* _Task goal_:
Exactly as they appear, restate the lines of the material, from the first through the one containing "57, 191, 139]".
───── Input data
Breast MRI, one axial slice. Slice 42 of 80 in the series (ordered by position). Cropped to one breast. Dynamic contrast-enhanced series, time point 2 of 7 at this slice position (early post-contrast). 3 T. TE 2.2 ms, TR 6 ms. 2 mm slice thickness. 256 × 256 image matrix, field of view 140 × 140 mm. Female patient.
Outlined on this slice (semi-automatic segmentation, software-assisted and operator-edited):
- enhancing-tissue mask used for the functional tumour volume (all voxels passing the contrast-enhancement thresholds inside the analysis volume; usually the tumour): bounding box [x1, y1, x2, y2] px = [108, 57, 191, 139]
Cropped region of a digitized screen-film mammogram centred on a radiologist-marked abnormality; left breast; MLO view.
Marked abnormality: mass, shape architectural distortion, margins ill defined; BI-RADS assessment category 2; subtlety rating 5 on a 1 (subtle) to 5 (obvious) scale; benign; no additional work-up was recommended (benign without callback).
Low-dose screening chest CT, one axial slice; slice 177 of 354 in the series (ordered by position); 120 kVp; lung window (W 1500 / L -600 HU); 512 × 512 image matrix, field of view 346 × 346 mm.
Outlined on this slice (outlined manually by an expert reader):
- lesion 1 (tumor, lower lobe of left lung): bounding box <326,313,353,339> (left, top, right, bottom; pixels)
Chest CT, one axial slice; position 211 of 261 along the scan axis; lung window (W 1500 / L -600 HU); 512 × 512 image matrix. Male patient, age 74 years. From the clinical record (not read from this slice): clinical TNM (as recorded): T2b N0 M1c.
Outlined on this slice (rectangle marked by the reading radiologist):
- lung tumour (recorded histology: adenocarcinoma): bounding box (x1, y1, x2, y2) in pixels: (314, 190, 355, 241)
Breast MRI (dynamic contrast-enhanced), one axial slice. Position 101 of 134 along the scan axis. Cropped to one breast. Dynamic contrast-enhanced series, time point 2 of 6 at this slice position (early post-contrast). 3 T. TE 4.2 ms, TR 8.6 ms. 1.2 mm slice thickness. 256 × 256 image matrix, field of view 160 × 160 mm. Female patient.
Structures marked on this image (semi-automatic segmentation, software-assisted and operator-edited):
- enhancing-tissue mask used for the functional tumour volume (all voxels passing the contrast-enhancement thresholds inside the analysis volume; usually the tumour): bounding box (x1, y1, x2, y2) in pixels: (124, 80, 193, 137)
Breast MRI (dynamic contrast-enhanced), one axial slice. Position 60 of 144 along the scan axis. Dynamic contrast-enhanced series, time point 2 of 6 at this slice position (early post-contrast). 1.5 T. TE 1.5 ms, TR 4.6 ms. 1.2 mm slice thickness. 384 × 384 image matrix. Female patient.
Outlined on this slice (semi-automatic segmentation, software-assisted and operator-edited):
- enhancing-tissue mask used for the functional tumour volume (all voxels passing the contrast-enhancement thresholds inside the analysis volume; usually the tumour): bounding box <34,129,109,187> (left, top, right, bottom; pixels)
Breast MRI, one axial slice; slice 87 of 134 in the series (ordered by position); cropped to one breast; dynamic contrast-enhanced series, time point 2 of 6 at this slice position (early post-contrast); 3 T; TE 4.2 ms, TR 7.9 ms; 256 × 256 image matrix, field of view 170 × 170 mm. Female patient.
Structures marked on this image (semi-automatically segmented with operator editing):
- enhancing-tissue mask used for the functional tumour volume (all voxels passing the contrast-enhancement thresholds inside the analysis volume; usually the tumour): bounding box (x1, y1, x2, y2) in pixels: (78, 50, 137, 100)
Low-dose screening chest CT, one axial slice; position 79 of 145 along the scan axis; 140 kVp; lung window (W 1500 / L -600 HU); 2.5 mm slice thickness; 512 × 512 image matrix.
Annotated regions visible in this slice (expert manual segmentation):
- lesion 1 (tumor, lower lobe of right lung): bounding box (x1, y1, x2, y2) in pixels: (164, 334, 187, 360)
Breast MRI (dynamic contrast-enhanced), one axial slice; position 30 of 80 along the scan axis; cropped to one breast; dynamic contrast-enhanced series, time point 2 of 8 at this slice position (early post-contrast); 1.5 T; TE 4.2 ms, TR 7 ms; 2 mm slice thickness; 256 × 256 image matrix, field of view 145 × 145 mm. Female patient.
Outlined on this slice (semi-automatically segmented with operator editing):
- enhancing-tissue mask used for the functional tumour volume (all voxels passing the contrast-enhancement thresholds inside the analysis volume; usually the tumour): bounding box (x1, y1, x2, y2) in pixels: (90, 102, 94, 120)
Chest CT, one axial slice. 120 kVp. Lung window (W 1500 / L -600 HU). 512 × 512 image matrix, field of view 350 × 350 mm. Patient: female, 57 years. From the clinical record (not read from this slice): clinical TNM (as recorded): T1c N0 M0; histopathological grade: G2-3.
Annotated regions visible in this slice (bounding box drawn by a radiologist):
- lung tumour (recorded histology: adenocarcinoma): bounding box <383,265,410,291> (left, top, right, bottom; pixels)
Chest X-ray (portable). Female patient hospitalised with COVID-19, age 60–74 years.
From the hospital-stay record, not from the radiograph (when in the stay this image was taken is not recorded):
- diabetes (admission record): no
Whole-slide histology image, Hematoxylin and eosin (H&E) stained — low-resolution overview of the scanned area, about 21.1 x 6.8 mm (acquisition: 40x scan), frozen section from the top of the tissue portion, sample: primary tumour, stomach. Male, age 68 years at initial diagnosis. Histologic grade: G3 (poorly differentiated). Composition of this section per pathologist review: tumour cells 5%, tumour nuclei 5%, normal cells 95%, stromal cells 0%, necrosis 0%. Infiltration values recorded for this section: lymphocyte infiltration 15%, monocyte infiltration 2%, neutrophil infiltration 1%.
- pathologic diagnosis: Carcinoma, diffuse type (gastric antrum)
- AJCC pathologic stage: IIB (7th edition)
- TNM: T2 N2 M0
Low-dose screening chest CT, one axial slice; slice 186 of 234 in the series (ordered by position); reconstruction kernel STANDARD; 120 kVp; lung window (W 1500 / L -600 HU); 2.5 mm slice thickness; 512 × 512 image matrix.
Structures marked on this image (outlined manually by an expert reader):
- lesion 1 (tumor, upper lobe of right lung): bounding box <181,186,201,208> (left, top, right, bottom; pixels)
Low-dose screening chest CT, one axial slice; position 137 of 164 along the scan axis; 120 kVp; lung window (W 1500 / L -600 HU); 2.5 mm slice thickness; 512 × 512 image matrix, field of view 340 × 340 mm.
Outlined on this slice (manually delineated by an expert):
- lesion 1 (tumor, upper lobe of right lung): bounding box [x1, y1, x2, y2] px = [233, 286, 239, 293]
──────────
* _Response_:
Breast MRI, one axial slice. Slice 42 of 80 in the series (ordered by position). Cropped to one breast. Dynamic contrast-enhanced series, time point 2 of 7 at this slice position (early post-contrast). 3 T. TE 2.2 ms, TR 6 ms. 2 mm slice thickness. 256 × 256 image matrix, field of view 140 × 140 mm. Female patient.
Outlined on this slice (semi-automatic segmentation, software-assisted and operator-edited):
- enhancing-tissue mask used for the functional tumour volume (all voxels passing the contrast-enhancement thresholds inside the analysis volume; usually the tumour): bounding box [x1, y1, x2, y2] px = [108, 57, 191, 139]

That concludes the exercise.